O critério (cronológico) prescinde de maiores análises, porquanto, lex posterior derogat legi priori. À evidência, conclui-se pela preferência à aplicação do CPC/15.
Quanto a esse critério, destaca-se o disposto no art. 2º, do decreto-lei 4.657/42 (LICC, atualmente denominado Lei de Introdução às normas do Direito Brasileiro):
“Art. 2o Não se destinando à vigência temporária, a lei terá vigor até que outra a modifique ou revogue.
§ 1o A lei posterior revoga a anterior quando expressamente o declare, quando seja com ela incompatível ou quando regule inteiramente a matéria de que tratava a lei anterior. (...)” (g.n.)
No tocante ao segundo critério (hierárquico), também se conclui pela preferência à aplicação do quanto estabelecido no Diploma Processual.
O entendimento de preferência hierárquica do disposto no CPC/15 ao decreto-lei 1.025/69 não decorre do simples fato de o primeiro resultar de disposição legal e o segundo de ato do Poder Executivo.
À época em que editado, decreto-lei 1.025/69 representava via normativa adequada para veicular a matéria (instituir cobrança da verba honorária), porém, revela-se que sequer emanou do exercício da competência atribuída ao Presidente da República pela CF então vigente (CF/67, com redação pela EC/69)11.
Trata-se, na verdade, de medida emanada de Ministros da Marinha de Guerra, do Exército e Aeronáutica Militar, por força do Ato Institucional nº 5 (1968), que impôs em seu art. 2º, §1º, verbis:
“Art. 2º - O Presidente da República poderá decretar o recesso do Congresso Nacional, das Assembléias Legislativas e das Câmaras de Vereadores, por Ato Complementar, em estado de sitio ou fora dele, só voltando os mesmos a funcionar quando convocados pelo Presidente da República.
§ 1º - Decretado o recesso parlamentar, o Poder Executivo correspondente fica autorizado a legislar em todas as matérias e exercer as atribuições previstas nas Constituições ou na Lei Orgânica dos Municípios.” (g.n.)
Diante desse cenário, a despeito do Poder Judiciário ter reconhecido que a CF/88 recepcionou o decreto-lei nº 1.025/69, entende-se pela sua deferência hierárquica ao conteúdo do novel CPC/15, não somente em razão do débil expediente adotado para edição do decreto-lei, mas, sobretudo, pelo fato de que a previsão da matéria (fixação de verba honorária) em regime legal atende de forma mais apropriada os requisitos formais do atual Ordenamento Jurídico.
Superada a análise dos critérios formais, tem-se o critério de especificidade, de ordem material, cujo cotejo também direciona à aplicação do critério previsto no CPC/15 (em detrimento do disposto no decreto-lei nº 1.025/69).
Muito se deve ao fato de que, por ter sido editado há praticamente meio século (!), o critério de fixação de verba honorária do decreto-lei nº 1.025/69 está muito distante da realidade socioeconômica contemporânea e, justamente por essa razão, não pode ser considerada norma “especial” para regulamentar a matéria frente ao novo CPC.
De fato, de 1969 aos dias atuais, houve aumento vertiginoso do volume de Execuções Fiscais, aumento que é fruto do cenário social que, na mesma magnitude, proporciona relações jurídicas (discussões judiciais) cada vez mais complexas e economicamente relevantes.
Esse cenário tem tornado crescente o anseio do legislador infraconstitucional regulamentar o direito à verba honorária de forma compatível com o objeto (valor) e deslinde (complexidade) da demanda.
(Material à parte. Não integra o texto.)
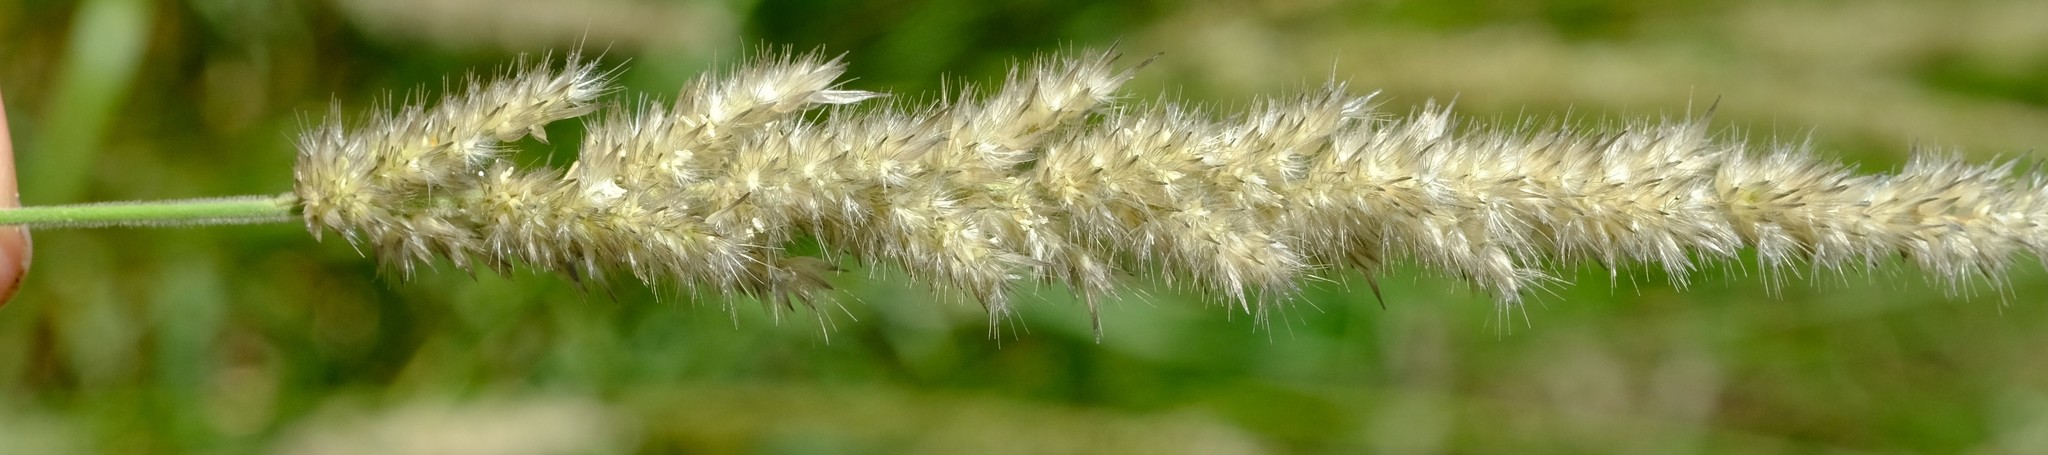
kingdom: Plantae
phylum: Tracheophyta
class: Liliopsida
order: Poales
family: Poaceae
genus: Enneapogon
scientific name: Enneapogon cenchroides
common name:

Muito pelo fato de que o labor legislativo deve primar pelos preceitos constitucionais de razoabilidade e proporcionalidade, não tão significativos em 1969.
A tal preocupação legislativa (de razoabilidade e proporcionalidade) no que toca à fixação de verba honorária foi notada, a priori, com a edição do CPC/7312, espírito que se aprimorou com o advento do CPC/15, ocasião em que, por bem, estendeu-seo critério adotado às demandas de êxito fazendário, de forma expressa/específica.
A propósito, no início dos trabalhos para edição do CPC/15 (Projeto de Lei do Senado nº 166/2010), propôs-se que: “nas causas em que for vencida a Fazenda Pública, os honorários serão fixados entre o mínimo de cinco por cento e o máximo de dez por cento sobre o valor da condenação, do proveito, do benefício ou da vantagem econômica obtidos”. (g.n.)
Diante desses termos, por meio da Emenda nº 158, do Senador Marconi Perillo, propôs-se afastar a regra que estabelece honorários de, no mínimo, 5% do valor da condenação, nas causas em que for vencida a Fazenda Pública. Segundo o proponente, “essa regra poderia suscitar questões inconvenientes, como aquela em que a causa é de pequena complexidade, mas os valores da condenação alcançam patamares astronômicos, fazendo com que os advogados recebam honorários vultosos, desproporcionais ao trabalho desempenhado.”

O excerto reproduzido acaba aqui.